Problem: When you start a process in a container, it takes pid 1. CRIU takes a pid > 1. During the restore, CRIU takes pid 1, which is not allowed since pid needs to be the same.

Another problem: TTY in containers. stdin, stdout and stderr are 0 1 and 2. In containers, stdin is bound to /dev/null, stdout and stderr are bound to pipes with an id. When you start a new container, the pipes have different ids, which isn ot allowed.

Solution: QA Wolf developed crik, a tool that works as a wrapper around CRIU and solves the pid problems by starting crik as pid 1, and the appplication as pid 9001, so criu can take a pid somewhere in between. Crik also saves the pipe IDs and configures CRIU to write the restored process logs to those pipes.

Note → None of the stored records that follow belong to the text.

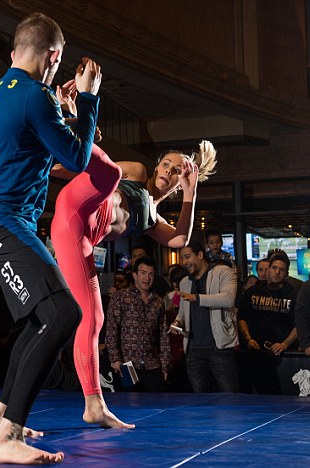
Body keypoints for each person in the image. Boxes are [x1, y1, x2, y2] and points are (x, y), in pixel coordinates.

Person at [0, 12, 102, 464]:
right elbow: (79, 160)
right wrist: (87, 100)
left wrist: (58, 111)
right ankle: (6, 437)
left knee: (38, 320)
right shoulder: (34, 96)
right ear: (54, 56)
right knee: (65, 314)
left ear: (13, 52)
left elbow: (24, 148)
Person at [51, 119, 216, 422]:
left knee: (92, 318)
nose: (168, 171)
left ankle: (92, 404)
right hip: (79, 210)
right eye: (166, 164)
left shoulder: (152, 219)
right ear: (156, 166)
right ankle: (71, 121)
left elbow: (180, 239)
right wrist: (58, 163)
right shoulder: (138, 173)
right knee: (109, 171)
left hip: (79, 239)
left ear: (181, 182)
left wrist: (192, 193)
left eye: (176, 170)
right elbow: (81, 171)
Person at [171, 241, 239, 393]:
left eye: (187, 257)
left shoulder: (223, 272)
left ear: (200, 255)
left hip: (219, 347)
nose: (184, 262)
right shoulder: (184, 282)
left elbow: (228, 299)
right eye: (182, 258)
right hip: (193, 349)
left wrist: (197, 298)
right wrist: (177, 323)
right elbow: (182, 313)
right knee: (199, 400)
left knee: (230, 396)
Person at [105, 257, 171, 392]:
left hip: (152, 365)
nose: (147, 278)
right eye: (143, 273)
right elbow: (112, 329)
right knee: (129, 407)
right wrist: (115, 358)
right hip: (127, 364)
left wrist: (165, 365)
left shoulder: (158, 301)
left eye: (150, 274)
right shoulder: (120, 297)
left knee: (155, 406)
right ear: (135, 275)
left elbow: (163, 335)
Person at [237, 253, 298, 394]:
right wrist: (248, 339)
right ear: (268, 269)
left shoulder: (293, 294)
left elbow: (300, 324)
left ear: (287, 274)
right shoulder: (252, 292)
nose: (277, 272)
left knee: (280, 396)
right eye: (274, 268)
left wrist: (285, 344)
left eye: (281, 269)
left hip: (282, 355)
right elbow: (242, 318)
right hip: (254, 352)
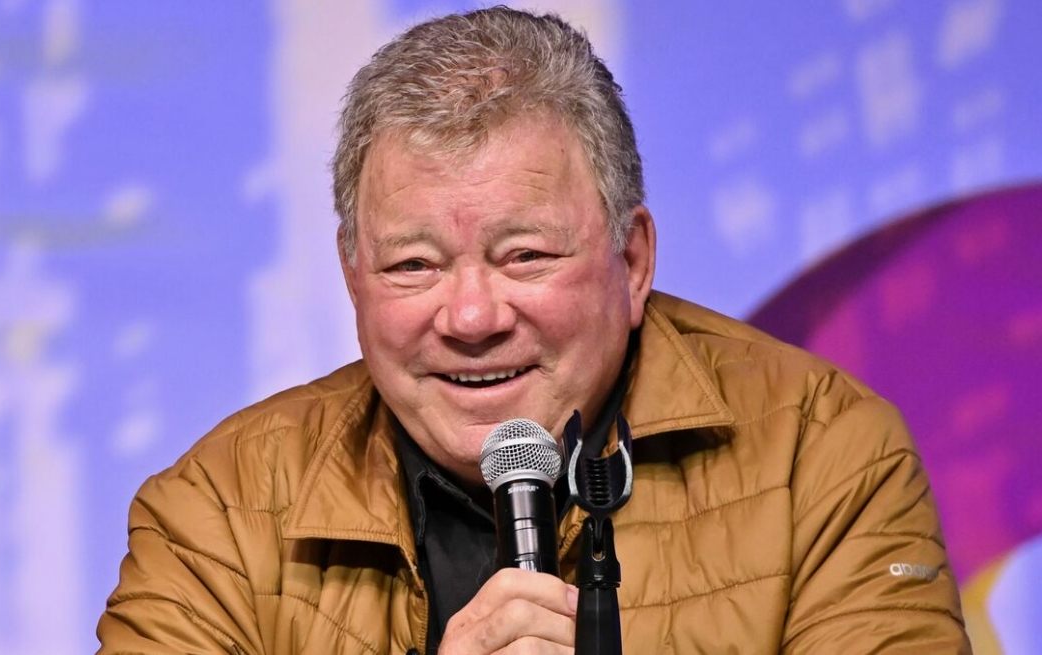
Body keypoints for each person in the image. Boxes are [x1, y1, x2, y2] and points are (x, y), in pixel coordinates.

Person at [97, 7, 970, 654]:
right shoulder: (216, 513)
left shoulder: (820, 456)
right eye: (413, 265)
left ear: (631, 259)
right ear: (352, 273)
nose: (472, 318)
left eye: (523, 256)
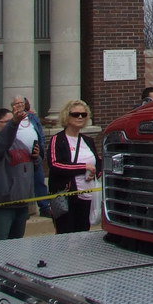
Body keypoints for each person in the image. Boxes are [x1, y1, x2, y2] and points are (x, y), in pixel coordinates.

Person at [0, 108, 34, 241]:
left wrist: (37, 157)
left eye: (14, 121)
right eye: (8, 122)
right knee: (0, 246)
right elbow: (3, 141)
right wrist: (14, 123)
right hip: (2, 205)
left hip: (21, 203)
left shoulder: (20, 143)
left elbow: (28, 168)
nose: (13, 124)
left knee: (14, 248)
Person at [48, 100, 99, 235]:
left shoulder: (88, 140)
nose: (80, 117)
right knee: (66, 234)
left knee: (83, 233)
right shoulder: (57, 139)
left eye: (83, 114)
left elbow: (97, 164)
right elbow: (55, 165)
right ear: (67, 116)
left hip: (87, 195)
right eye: (76, 114)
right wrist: (84, 167)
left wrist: (94, 172)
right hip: (67, 195)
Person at [8, 96, 49, 218]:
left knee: (39, 180)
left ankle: (44, 207)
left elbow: (40, 134)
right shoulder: (11, 119)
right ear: (12, 106)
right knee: (21, 183)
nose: (20, 105)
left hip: (35, 155)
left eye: (22, 102)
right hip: (18, 158)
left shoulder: (32, 118)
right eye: (17, 103)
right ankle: (23, 210)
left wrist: (41, 152)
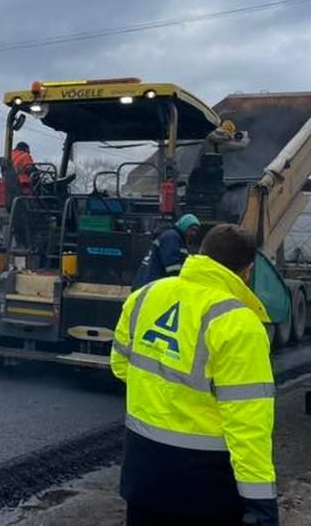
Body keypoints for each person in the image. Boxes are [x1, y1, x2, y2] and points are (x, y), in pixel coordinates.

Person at [112, 224, 278, 526]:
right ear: (247, 270)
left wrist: (166, 401)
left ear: (200, 254)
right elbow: (248, 424)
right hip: (206, 485)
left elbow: (121, 366)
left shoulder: (146, 296)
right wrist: (261, 503)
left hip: (142, 471)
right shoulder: (239, 323)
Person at [131, 213, 201, 288]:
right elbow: (172, 267)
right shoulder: (172, 237)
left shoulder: (177, 239)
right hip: (150, 286)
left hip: (148, 285)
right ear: (184, 226)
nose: (194, 233)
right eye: (192, 229)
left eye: (196, 231)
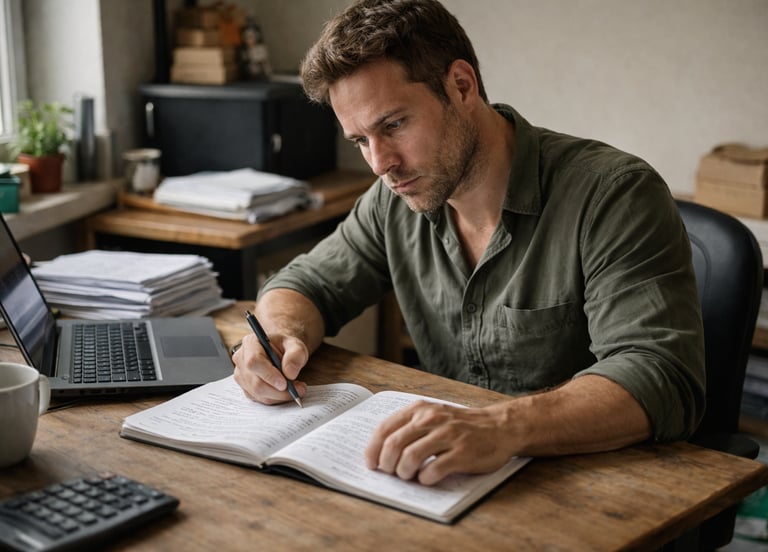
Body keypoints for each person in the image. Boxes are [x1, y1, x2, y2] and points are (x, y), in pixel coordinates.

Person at [232, 0, 705, 486]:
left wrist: (501, 427)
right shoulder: (393, 200)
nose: (379, 163)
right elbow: (309, 283)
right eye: (360, 141)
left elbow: (660, 375)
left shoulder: (613, 194)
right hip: (448, 478)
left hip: (593, 484)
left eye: (393, 125)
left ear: (461, 86)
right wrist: (279, 335)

The container starts using crik run -- process.sh, you can mount the directory where the processes get dumped, this allows you to write this to a Persistent Volume if you want. On startup, crik will check if the checkpoint directory contains a checkpoint, if something is found, it will start a restore, otherwise it will just start the process.

Another problem: The restore process does not know that is being restored. There are runtime files, e.g. /root/.cache/. To solve this, crik copies the generated files into the image dir to the exact directory where they need to be restored. In-tree resources, like sockets, cannot be restored when the directory already exists, so crik has a wrapper for this.